In [None]:
import numpy as np
import pandas as pd
import matplotlib.pyplot as plt
import seaborn as sns
from sklearn.model_selection import train_test_split
from sklearn.linear_model import LogisticRegression
from sklearn.metrics import confusion_matrix, classification_report
from sklearn.metrics import recall_score, precision_score
from sklearn.ensemble import RandomForestClassifier
from sklearn.model_selection import cross_val_score
%pip install --upgrade scikit-learn imbalanced-learn
from imblearn.over_sampling import SMOTE

### Import Data

In [None]:
df = pd.read_csv("stroke_data.csv",sep=",",index_col="id")

In [None]:
df.head(10)

In [None]:
df.tail(10)

### EDA

#### Overview

In [None]:
df.shape

In [None]:
df.describe()

In [None]:
for col in df.columns:
    print(f"\n=== {col} ===")
    print(df[col].value_counts(dropna=False))

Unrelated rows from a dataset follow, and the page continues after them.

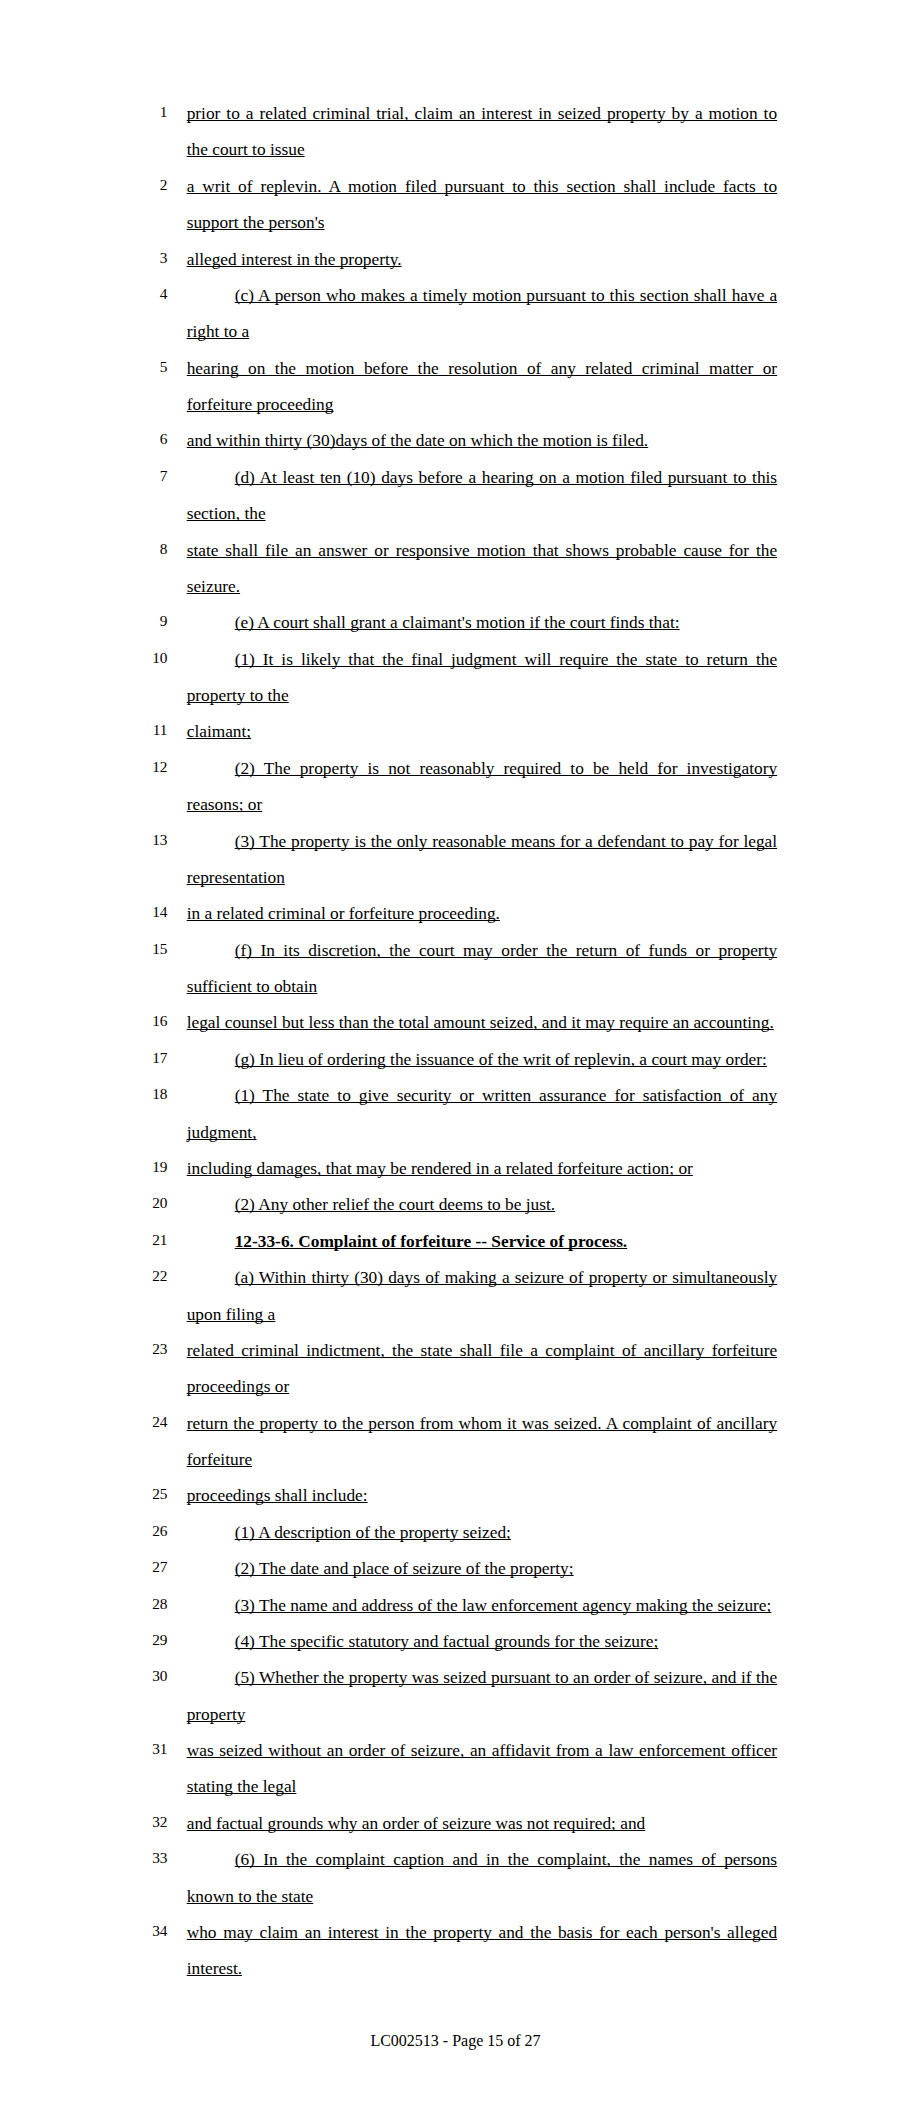prior to a related criminal trial, claim an interest in seized property by a motion to the court to issue
a writ of replevin. A motion filed pursuant to this section shall include facts to support the person's
alleged interest in the property.
(c) A person who makes a timely motion pursuant to this section shall have a right to a
hearing on the motion before the resolution of any related criminal matter or forfeiture proceeding
and within thirty (30)days of the date on which the motion is filed.
(d) At least ten (10) days before a hearing on a motion filed pursuant to this section, the
state shall file an answer or responsive motion that shows probable cause for the seizure.
(e) A court shall grant a claimant's motion if the court finds that:
(1) It is likely that the final judgment will require the state to return the property to the
claimant;
(2) The property is not reasonably required to be held for investigatory reasons; or
(3) The property is the only reasonable means for a defendant to pay for legal representation
in a related criminal or forfeiture proceeding.
(f) In its discretion, the court may order the return of funds or property sufficient to obtain
legal counsel but less than the total amount seized, and it may require an accounting.
(g) In lieu of ordering the issuance of the writ of replevin, a court may order:
(1) The state to give security or written assurance for satisfaction of any judgment,
including damages, that may be rendered in a related forfeiture action; or
(2) Any other relief the court deems to be just.
12-33-6. Complaint of forfeiture -- Service of process.
(a) Within thirty (30) days of making a seizure of property or simultaneously upon filing a
related criminal indictment, the state shall file a complaint of ancillary forfeiture proceedings or
return the property to the person from whom it was seized. A complaint of ancillary forfeiture
proceedings shall include:
(1) A description of the property seized;
(2) The date and place of seizure of the property;
(3) The name and address of the law enforcement agency making the seizure;
(4) The specific statutory and factual grounds for the seizure;
(5) Whether the property was seized pursuant to an order of seizure, and if the property
was seized without an order of seizure, an affidavit from a law enforcement officer stating the legal
and factual grounds why an order of seizure was not required; and
(6) In the complaint caption and in the complaint, the names of persons known to the state
who may claim an interest in the property and the basis for each person's alleged interest.
LC002513 - Page 15 of 27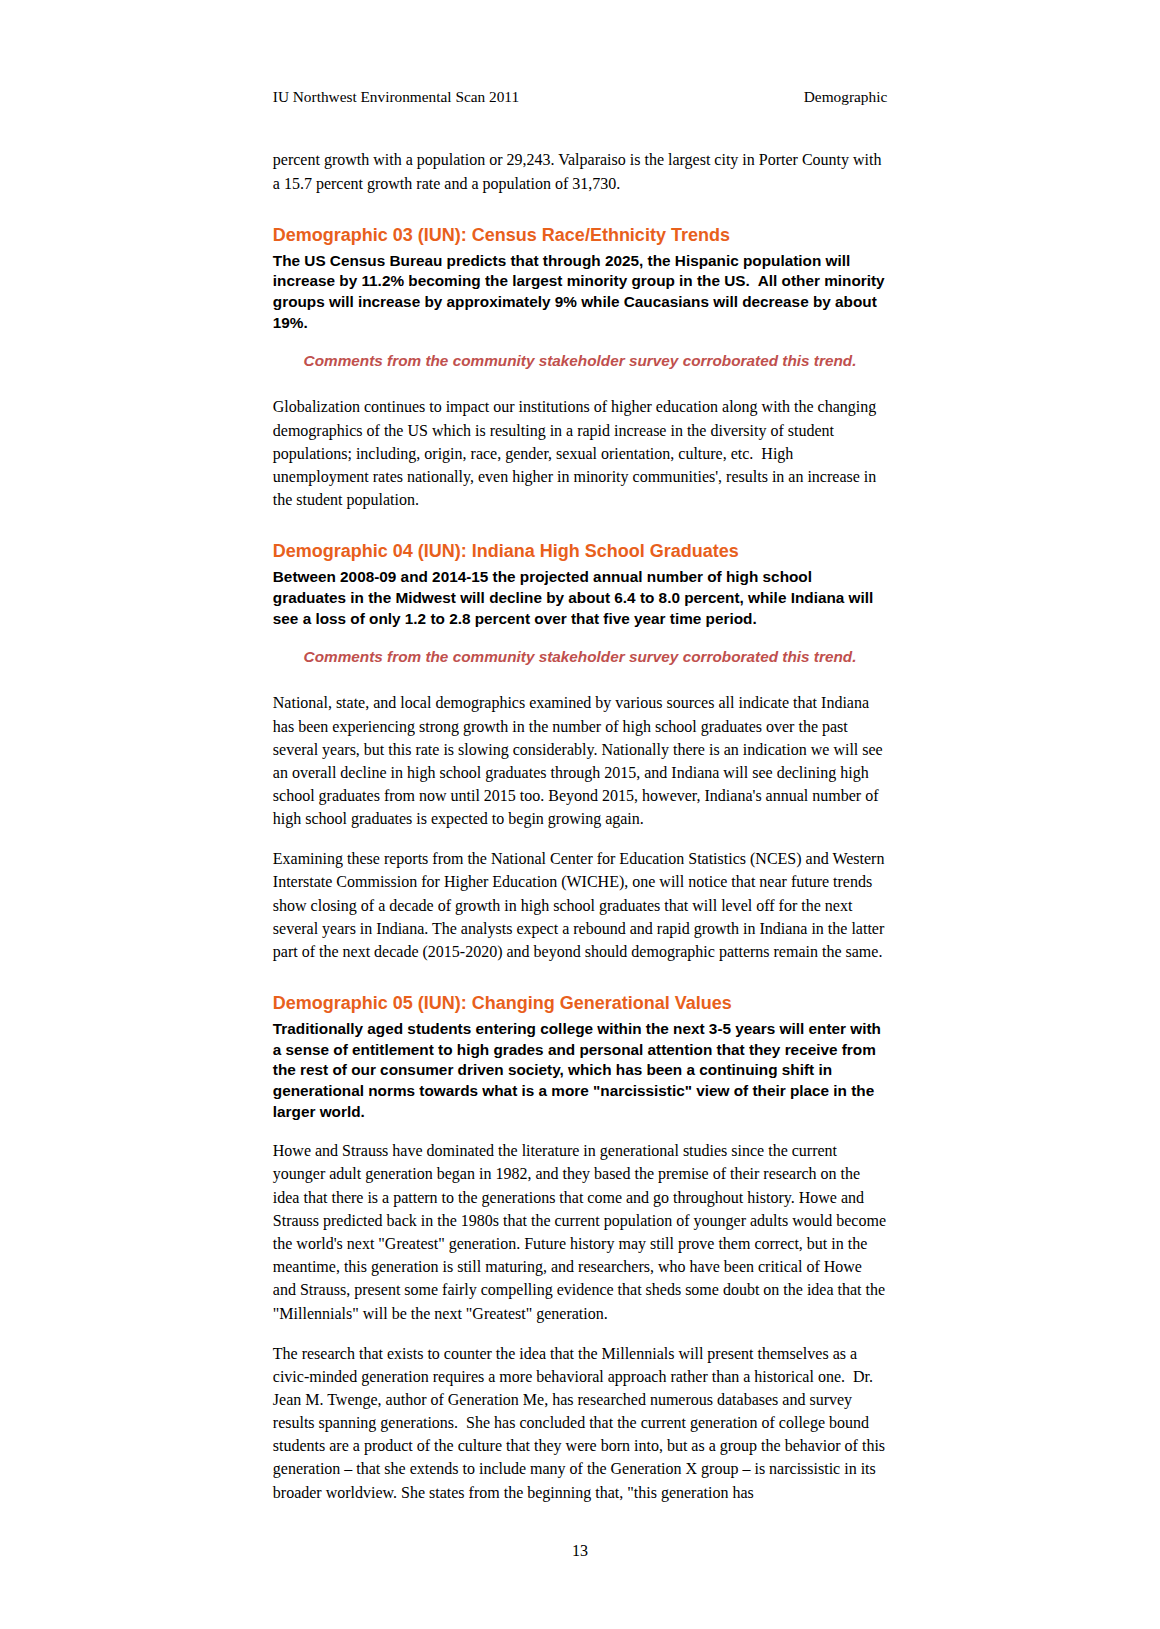IU Northwest Environmental Scan 2011 Demographic
percent growth with a population or 29,243. Valparaiso is the largest city in Porter County with a 15.7 percent growth rate and a population of 31,730.
Demographic 03 (IUN): Census Race/Ethnicity Trends
The US Census Bureau predicts that through 2025, the Hispanic population will increase by 11.2% becoming the largest minority group in the US. All other minority groups will increase by approximately 9% while Caucasians will decrease by about 19%.
Comments from the community stakeholder survey corroborated this trend.
Globalization continues to impact our institutions of higher education along with the changing demographics of the US which is resulting in a rapid increase in the diversity of student populations; including, origin, race, gender, sexual orientation, culture, etc. High unemployment rates nationally, even higher in minority communities', results in an increase in the student population.
Demographic 04 (IUN): Indiana High School Graduates
Between 2008-09 and 2014-15 the projected annual number of high school graduates in the Midwest will decline by about 6.4 to 8.0 percent, while Indiana will see a loss of only 1.2 to 2.8 percent over that five year time period.
Comments from the community stakeholder survey corroborated this trend.
National, state, and local demographics examined by various sources all indicate that Indiana has been experiencing strong growth in the number of high school graduates over the past several years, but this rate is slowing considerably. Nationally there is an indication we will see an overall decline in high school graduates through 2015, and Indiana will see declining high school graduates from now until 2015 too. Beyond 2015, however, Indiana's annual number of high school graduates is expected to begin growing again.
Examining these reports from the National Center for Education Statistics (NCES) and Western Interstate Commission for Higher Education (WICHE), one will notice that near future trends show closing of a decade of growth in high school graduates that will level off for the next several years in Indiana. The analysts expect a rebound and rapid growth in Indiana in the latter part of the next decade (2015-2020) and beyond should demographic patterns remain the same.
Demographic 05 (IUN): Changing Generational Values
Traditionally aged students entering college within the next 3-5 years will enter with a sense of entitlement to high grades and personal attention that they receive from the rest of our consumer driven society, which has been a continuing shift in generational norms towards what is a more "narcissistic" view of their place in the larger world.
Howe and Strauss have dominated the literature in generational studies since the current younger adult generation began in 1982, and they based the premise of their research on the idea that there is a pattern to the generations that come and go throughout history. Howe and Strauss predicted back in the 1980s that the current population of younger adults would become the world's next "Greatest" generation. Future history may still prove them correct, but in the meantime, this generation is still maturing, and researchers, who have been critical of Howe and Strauss, present some fairly compelling evidence that sheds some doubt on the idea that the "Millennials" will be the next "Greatest" generation.
The research that exists to counter the idea that the Millennials will present themselves as a civic-minded generation requires a more behavioral approach rather than a historical one. Dr. Jean M. Twenge, author of Generation Me, has researched numerous databases and survey results spanning generations. She has concluded that the current generation of college bound students are a product of the culture that they were born into, but as a group the behavior of this generation – that she extends to include many of the Generation X group – is narcissistic in its broader worldview. She states from the beginning that, "this generation has
13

#### Check for missing values

In [None]:
df.isnull().sum()

#### Plots by Feature

##### Gender

In [None]:
sns.countplot(x='gender', hue='stroke', data=df)
plt.title('Gender vs Stroke')


##### Age

In [None]:
sns.boxplot(x='stroke', y='age', data=df)
plt.title('Age by Stroke')

##### Hypertension

In [None]:
sns.countplot(x='hypertension', hue='stroke', data=df)
plt.title('Hypertension vs Stroke')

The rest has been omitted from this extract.